A characteristic of Gabriel de la Mora’s working “method” is its capacity to generate compositional systems for two-dimensional works founded on a productive logic which the artist applies to specific materials. Paradoxically, these materials (human hair, eggshells, feathers) become camouflaged through use of a chromatic pattern taken from a modernist point of reference that underpins it.
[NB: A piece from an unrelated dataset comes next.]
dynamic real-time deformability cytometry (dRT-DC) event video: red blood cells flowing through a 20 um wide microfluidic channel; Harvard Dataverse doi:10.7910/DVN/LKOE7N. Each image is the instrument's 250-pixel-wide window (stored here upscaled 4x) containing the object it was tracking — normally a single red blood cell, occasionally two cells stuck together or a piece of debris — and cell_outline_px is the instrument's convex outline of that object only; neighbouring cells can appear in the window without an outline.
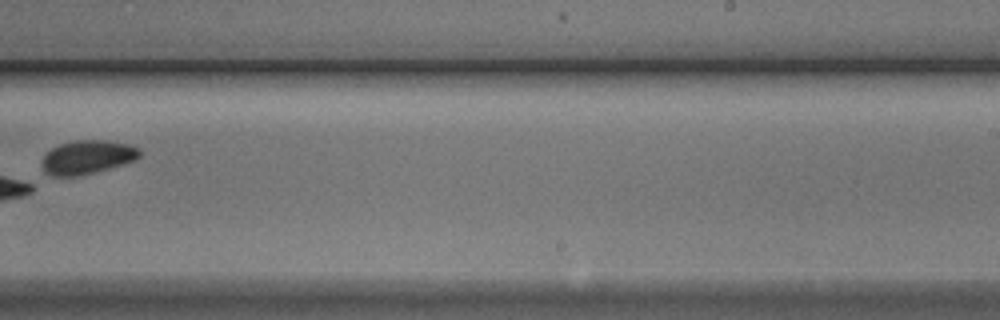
{"species": "Egyptian fruit bat (a non-hibernating species)", "species_latin": "Rousettus aegyptiacus", "temperature_condition": "cold", "stored_images_in_passage": 10, "camera_frame_rate_fps": 3000, "um_per_image_px": 0.085, "animal": {"sex": "male"}, "frame": {"image": 1, "passage_image": 9, "time_ms": 9.333, "image_size_px": [1000, 320], "cell_outline_px": [[140, 156], [136, 160], [108, 168], [76, 176], [52, 176], [44, 172], [44, 156], [52, 148], [60, 144], [72, 140], [108, 140], [132, 144], [140, 148]], "centroid_in_image_um": [7.47, 13.33], "position_along_channel_um": 281.5, "area_um2": 19.07}}
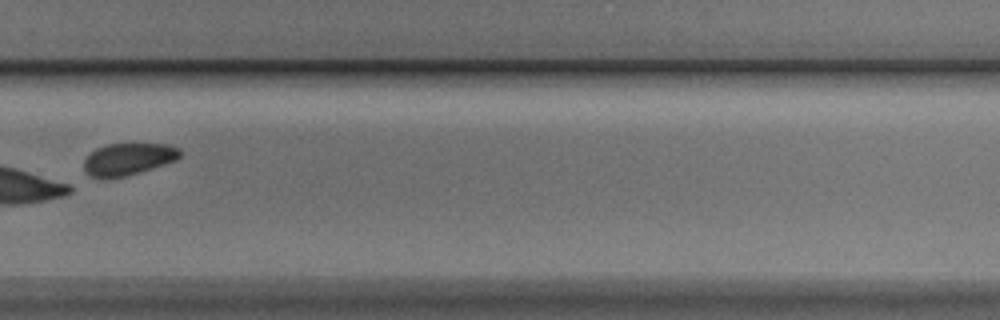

In the concrete case of the Neornithes series, the cutting and affixing of these materials mosaic-style on painted paper is carried out with almost mathematical precision, to the degree that the result minimizes the effect or covers up the compositional materials that act in correlation to the color of the feathers and are organized according to chromatic patterns derived from the modern artist Josef Albers.

I decided to begin the series of feathers with turkey feathers, since this bird, known in its undomesticated form as the guajolote, is Mexican and originates in the American continent; I pigmented the feathers in a commercial style to obtain colors based largely on natural combinations from various birds.

When we see a composition from the Neornithes, we are made to appreciate a kind of relief-collage-mosaic wherein are concealed the delicate plumages that compose the works, only to appear as pixilated fragments of a whole whose material we are unaware of or cannot precisely identify. 

 

V.

I have made some pieces where the same composition or image is made with hair in one and with feathers in another, thus showing the evolution of the series, and for about a year and a half I’ve been exploring the third stage of this series using fish scales, ands with this the hair of mammals (humans), turkey feathers, and the scales of different fish or reptiles connect the series in a certain way with the theory of the evolution of species. Mammals, birds, and reptiles alike may be found in water, in the air, and on earth, and in the gestation of these three different species, scales, feathers, and hair are equally formed with keratin and contain genetic information.

It is a fact that the feathers of the Neornithes are elements that carry genetic information. Nonetheless, and prior to the fall of Tenochtitlán, feathers were social markers in the Mexica system and fundamental elements in rituals and religious acts, many of which were devoted to the mythical Quetzalcóatl (the plumed serpent). 

 

VI.

Pre-Hispanic Mexico was not alien to obsidian mirrors, a stone that was also employed to cut the plumages that the artisans would affix to a canvas.